The supercontinuum source we are working with are commercial products from NKT Photonics and have the great feature of covering a large spectral bandwidth. These sources cover from the visible light up to the infrared wavelengths, to be precise from around 450 nm to 2400 nm. Because of this broad bandwidth we can use different wavelengths for optical coherence tomography (OCT). Optical coherence tomography works comparable to ultrasound or radar, where the light (or sound) is split into a reference and a sample. If the light (or sound) travel a different length interference occurs based on the path length difference. This interference is measured and the depth information can be reconstructed. The benefit of OCT is that by using a larger bandwidth the accuracy with depth can be improved.

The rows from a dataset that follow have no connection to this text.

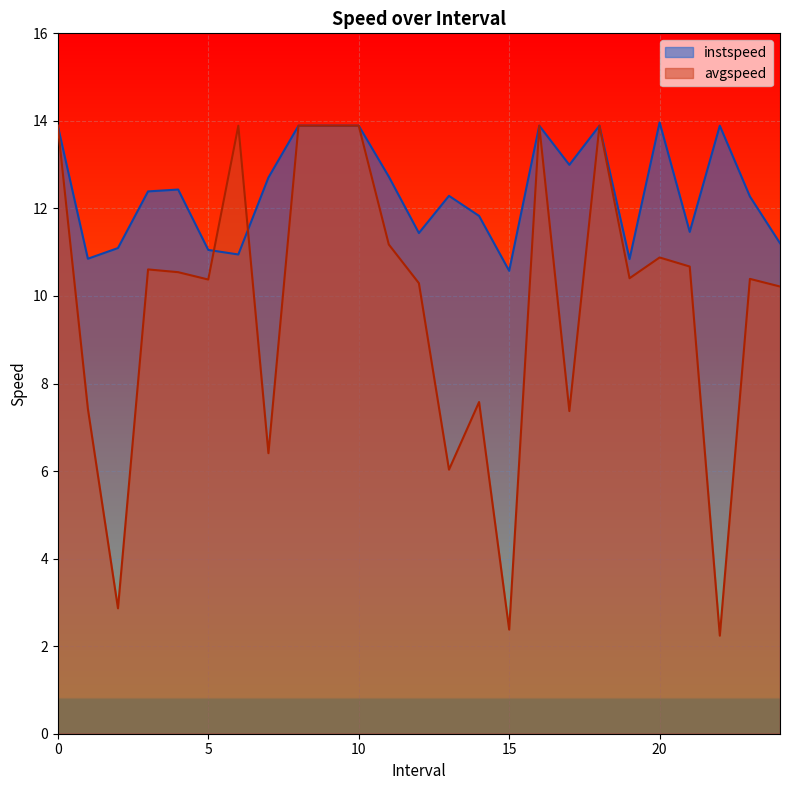

What are all the series names shown in the legend?

instspeed, avgspeed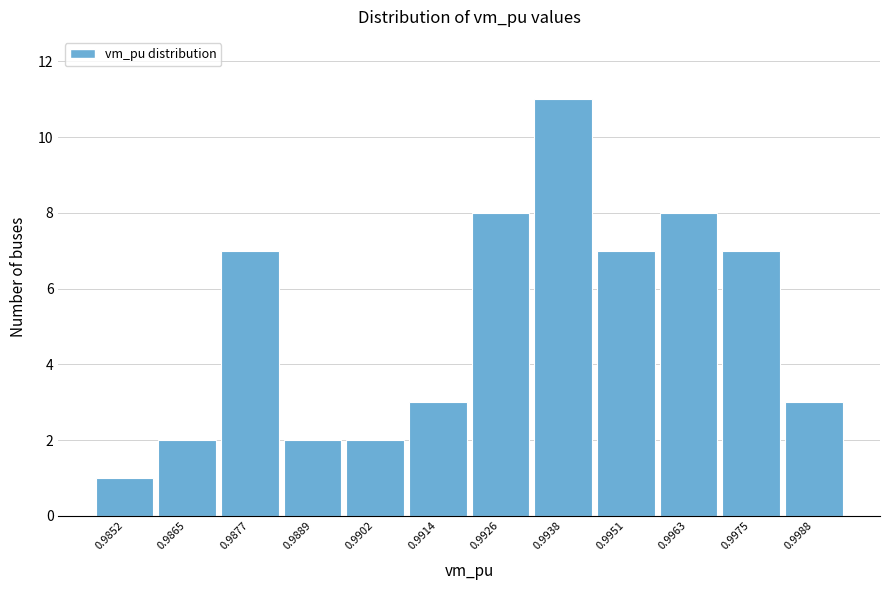

Reading right to left, list all the values displayed in this chart.

0.9988=3	0.9975=7	0.9963=8	0.9951=7	0.9938=11	0.9926=8	0.9914=3	0.9902=2	0.9889=2	0.9877=7	0.9865=2	0.9852=1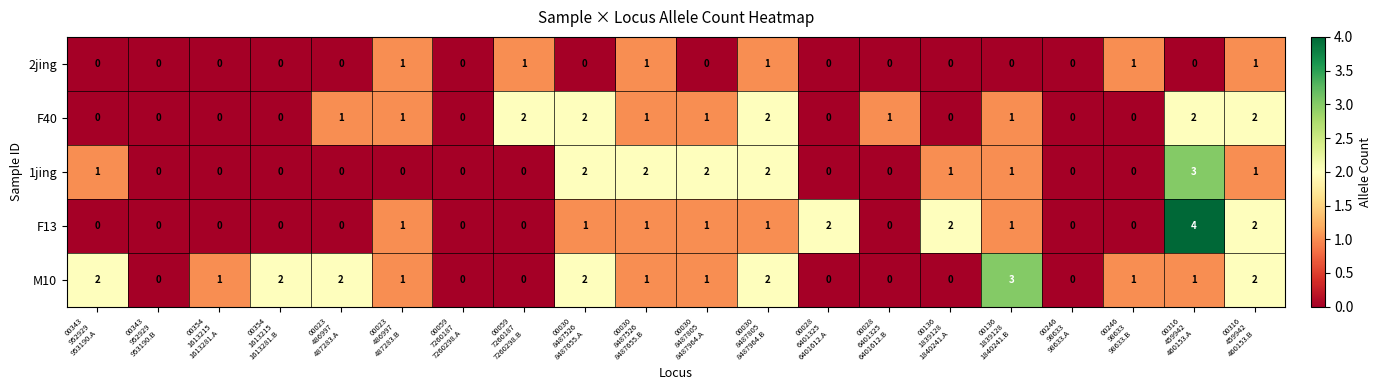

Count the M10 values in the range 0 to 2.

19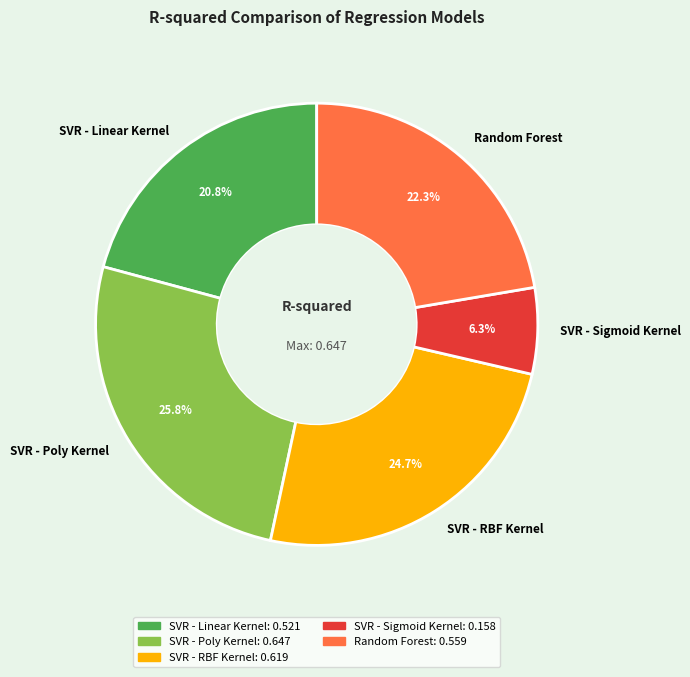

To the nearest percent, what is the difference between the SVR - Sigmoid Kernel and Random Forest slice percentages?

16%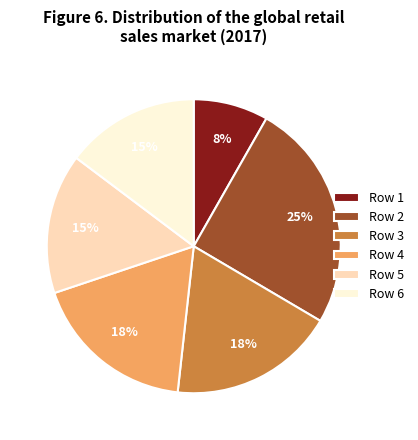

True or false: Row 3 accounts for 18% of the total.

True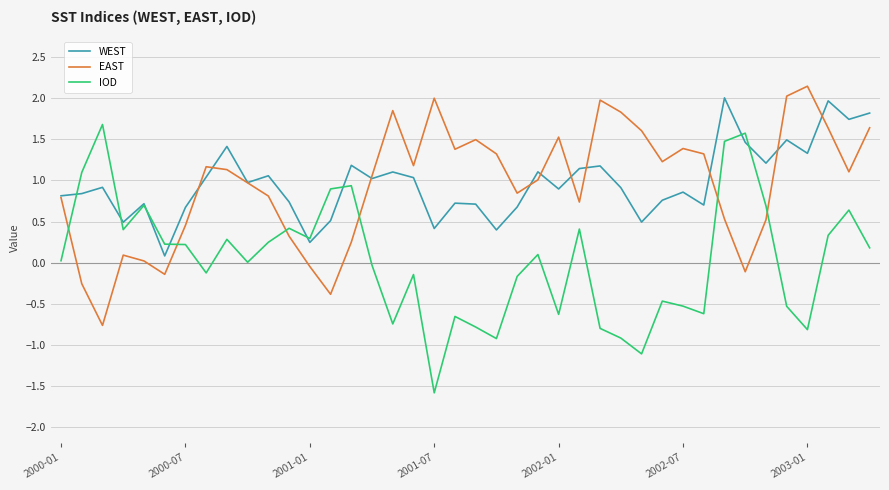

What is the maximum value for WEST?

2.0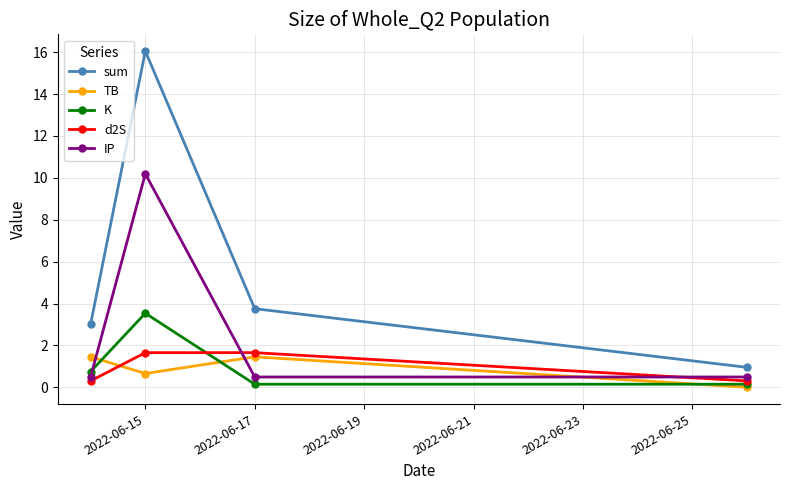

What is the value of the IP point at the 2nd from the left?

10.2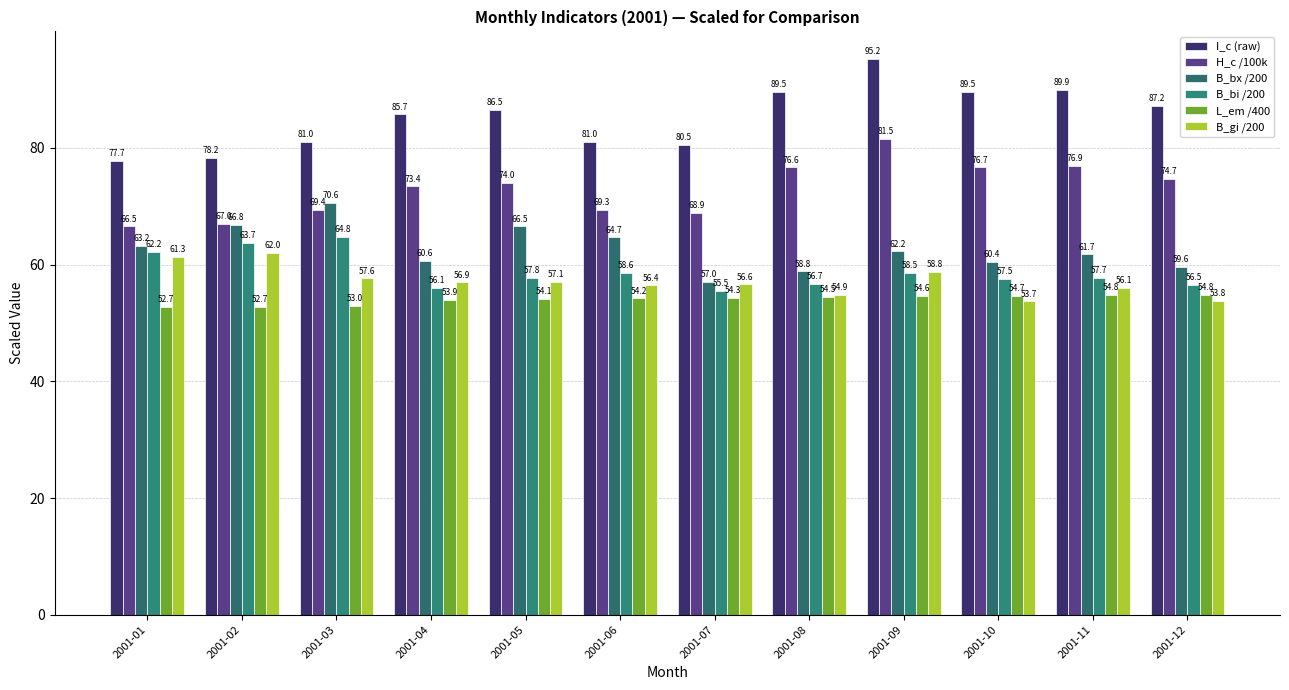

Rank the categories by L_em /400 value from lowest to highest.

2001-02, 2001-01, 2001-03, 2001-04, 2001-05, 2001-06, 2001-07, 2001-08, 2001-09, 2001-10, 2001-11, 2001-12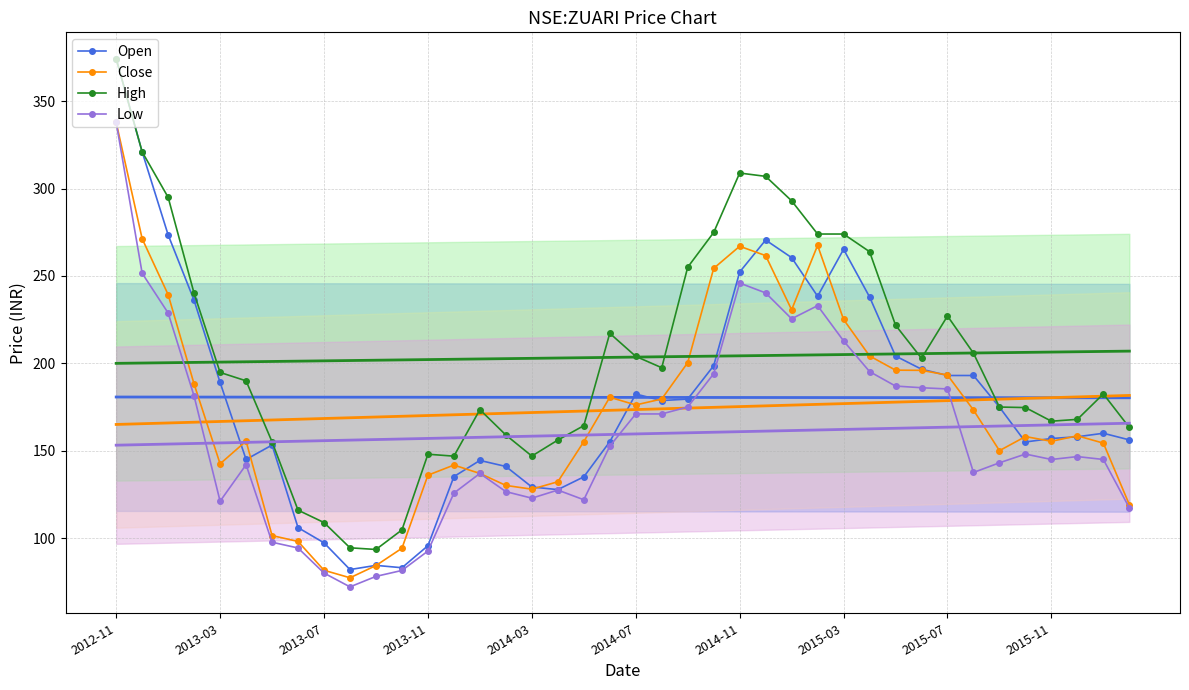

Is this an area chart (filled region under the line)?

No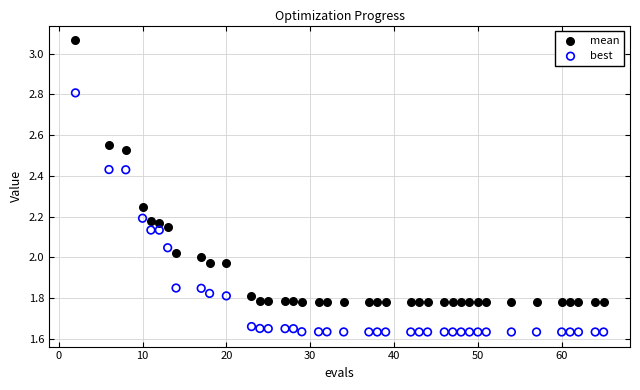

Across all data points, what is the range of Y values (max minus min)?

1.4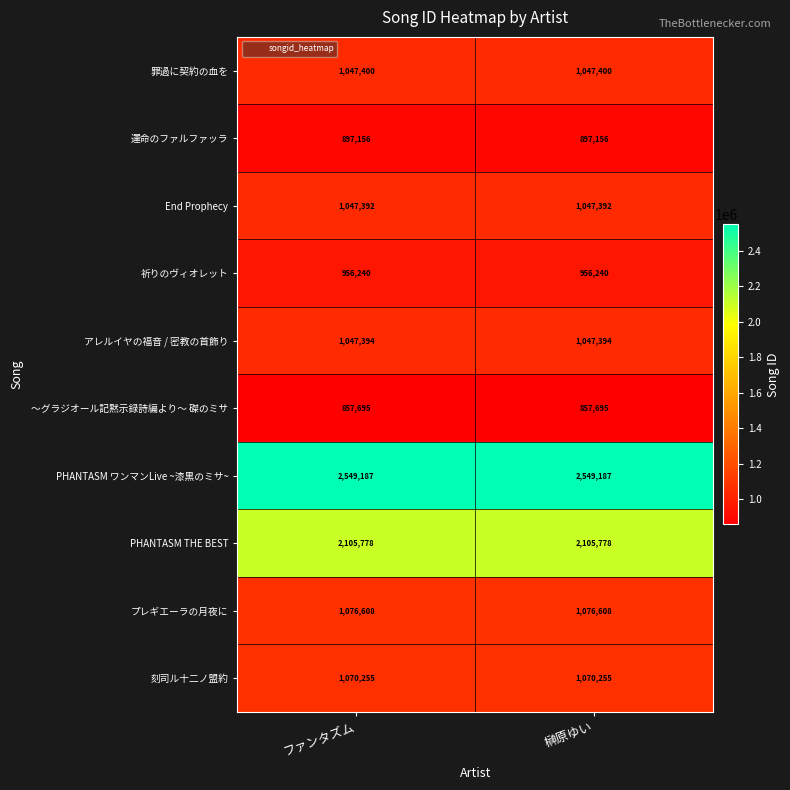

Which series has the largest total across all categories?

PHANTASM ワンマンLive ~漆黒のミサ~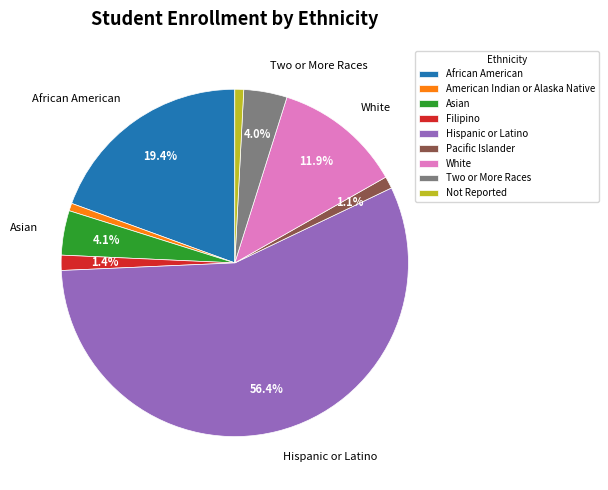

Count the number of slices in the pie.

9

Classical OCT light sources, such as superluminescent diodes (SLD) or swept source laser are mainly centred at 800 nm or 1300 nm and cover around 50 to 100 nm bandwidth. Here the supercontinuum has a large advantage.
We have implemented an OCT system at NKT at 800 nm with a spectral bandwidth of 300 nm. The bandwidth was limited by the detector of the set-up and not the source. Another set-up we built was for visible light covering from 465 to 730 nm. A third system was built centred at 1300 nm and a bandwidth of 400 nm. All these systems were functional and are used for further investigations.